As I thought about it, I realize the library is the one institution that figures significantly in all my Thirds. From my first introduction to the little old library in New Jersey that smelled of books, to the library I inhabited through high school, to the Youth Services section Sophie and I practically lived in, the library is where you might find me if I’m not home. Even now, I’m an every-other-day-er.
I’ve had an office way in the bowels of the San Francisco Public Library, did the public information and promotion for Anchorage Public Library, and got my library cards as soon as I arrived in Manhattan and London for my months. I’m not part of a community till I’m a Friend of the Library.
The library took me through the First Third of preparing for adulthood. At midnight, when the library closed on campus, hundreds of bicycles took to the street. The library was the place where I read the reserved reading for my Human Sexuality course. When I perceived that the guy on the opposite side of the carrel was masturbating, and I was reading that I wasn’t supposed to give him the thrill of my fear, I got up and calmly walked to the desk … until a friend reached out for me and I screamed bloody murder. (Bet you didn’t expect that last little bit of history to hide in this paragraph!)

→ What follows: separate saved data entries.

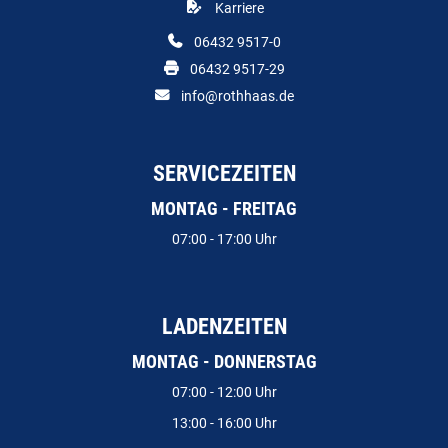
Karriere
06432 9517-0
06432 9517-29
info@rothhaas.de
SERVICEZEITEN
MONTAG - FREITAG
07:00 - 17:00 Uhr
LADENZEITEN
MONTAG - DONNERSTAG
07:00 - 12:00 Uhr
13:00 - 16:00 Uhr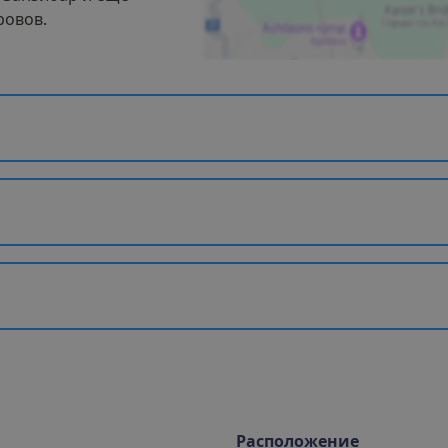
ровов.
Расположение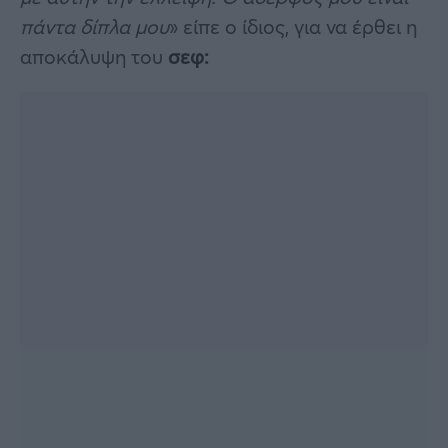
πάντα δίπλα μου
» είπε ο ίδιος, για να έρθει η
αποκάλυψη του
σεφ: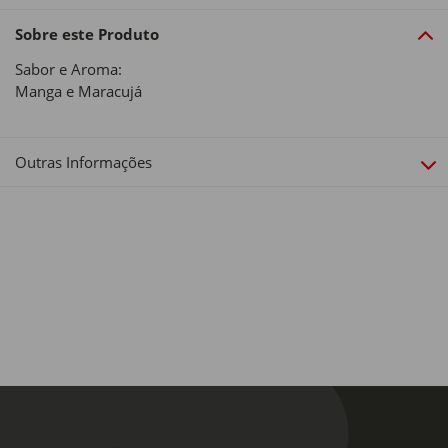
Sobre este Produto
Sabor e Aroma:
Manga e Maracujá
Outras Informações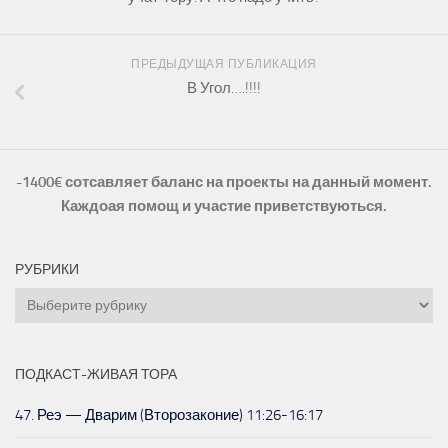
ПРЕДЫДУЩАЯ ПУБЛИКАЦИЯ
В Угол….!!!!
-1400€ сотсавляет баланс на проекты на данный момент.
Каждоая помощ и участие приветствуються.
РУБРИКИ
Рубрики
ПОДКАСТ-ЖИВАЯ ТОРА
47. Реэ — Дварим (Второзаконие) 11:26-16:17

Then in my Second Third, when Sophie expressed an interest in anything, we’d race to the library to get a book on it. Amusement parks! Rocks! Gems! The discovery of very old editions of Flower Fairies of the Garden sparked years of poetry, fairies, and gardening. When there was a parenting issue (me-first-itis, big bed fears, honesty), the librarians would help me find a picture book that dealt with that issue. As the Storytime Lady in the Alaska Botanical Garden, I spent years reading every picture book on flowers, bugs, trees, gardens, vegetables, seeds, and forest animals.

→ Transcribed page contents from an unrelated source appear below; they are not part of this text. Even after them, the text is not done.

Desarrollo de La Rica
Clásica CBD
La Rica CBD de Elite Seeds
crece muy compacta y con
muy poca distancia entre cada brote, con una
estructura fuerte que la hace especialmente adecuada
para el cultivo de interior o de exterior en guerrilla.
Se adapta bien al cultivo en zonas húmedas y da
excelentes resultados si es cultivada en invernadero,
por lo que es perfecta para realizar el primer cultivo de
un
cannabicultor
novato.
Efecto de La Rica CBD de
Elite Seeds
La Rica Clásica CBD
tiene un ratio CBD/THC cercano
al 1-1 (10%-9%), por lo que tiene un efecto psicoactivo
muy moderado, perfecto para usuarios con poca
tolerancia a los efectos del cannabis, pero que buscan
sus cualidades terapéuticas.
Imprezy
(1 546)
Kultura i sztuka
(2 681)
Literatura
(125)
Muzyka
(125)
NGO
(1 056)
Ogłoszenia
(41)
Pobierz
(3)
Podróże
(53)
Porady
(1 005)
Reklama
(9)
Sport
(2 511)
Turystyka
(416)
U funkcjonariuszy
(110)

And now, the library accommodates my Third Third self. I get to do the pleasure reading I want; I get to reserve and watch too many DVDs. Even the Guerrilla Knitters meet there and decorated trees there. The library is there whenever my flexible schedule puts me there.
And then it wasn’t.
The remodel has been going on for a year. Things moved around. DVDs changed floors. Elevators opened on strange territory. Visqueen and plastic decorated the walls. Nothing looked like it used to. It was so disconcerting that I gave up on hanging out there. I put holds on my requests, picked them up on the ground floor, and went home grumpy. I felt like a curmudgeon who couldn’t happily adapt to change, and the only thing worse was when the library closed totally for two weeks.
Grump, grump, grump.
But then Wednesday happened, grand re-opening day! I took my shift as a helpful volunteer, opening the main door and greeting people coming and going. What a happy day! What a happy task!

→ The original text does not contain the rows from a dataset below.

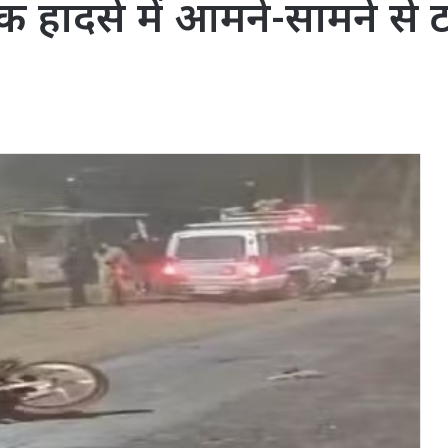
क हादसे में आमने-सामने से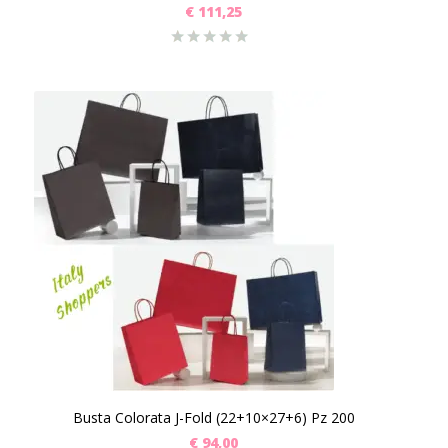
€
111,25
Busta Colorata J-Fold (22+10×27+6) Pz 200
€
94,00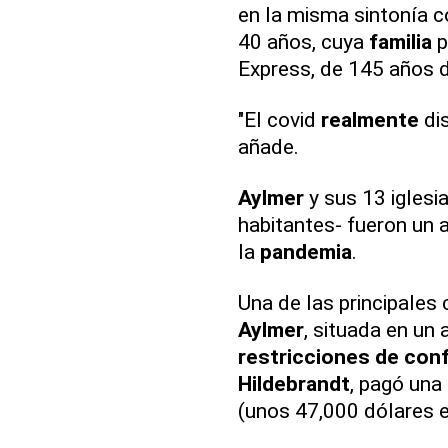
en la misma sintonía 
40 años, cuya
familia
p
Express, de 145 años 
"El covid
realmente
di
añade.
Aylmer
y sus 13 iglesi
habitantes- fueron un 
la
pandemia
.
Una de las principales 
Aylmer
, situada en un 
restricciones de con
Hildebrandt
, pagó una
(unos 47,000 dólares e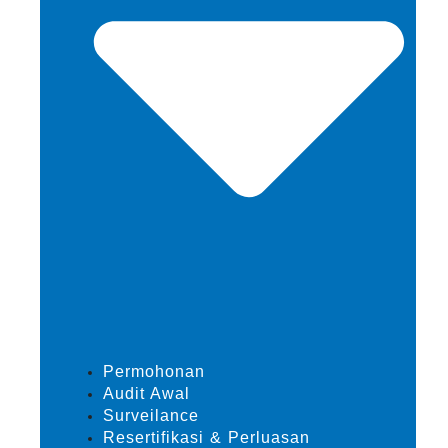
Permohonan
Audit Awal
Surveilance
Resertifikasi & Perluasan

“Welcome to the new Loussac Library!”
It was rainy and gray, but Anchorage came out for the big re-opening. People were curious, happy, and just eager to get back in. The library is the place where all of Anchorage shows up: the preschoolers, the elderly, the high-schoolers, the families. The professionals, the loungers, the get-in-get-a-book-and-get-out folks. The clusters of friends, the quiet and solitary.
“Welcome to the new Loussac Library!” I was meant for this job! What a great way to spend my time. I felt like I was opening a golden door, a welcome to heaven, to a new shiny place with new spaces and new places to sit. It will take some getting used to, but that should be easy: I’ll be spending a lot of time there.
“Welcome to the new Loussac Library!” See you there.
I hated going there during the construction. But I hated going up and down those awful steps before the construction. What a bad idea that was.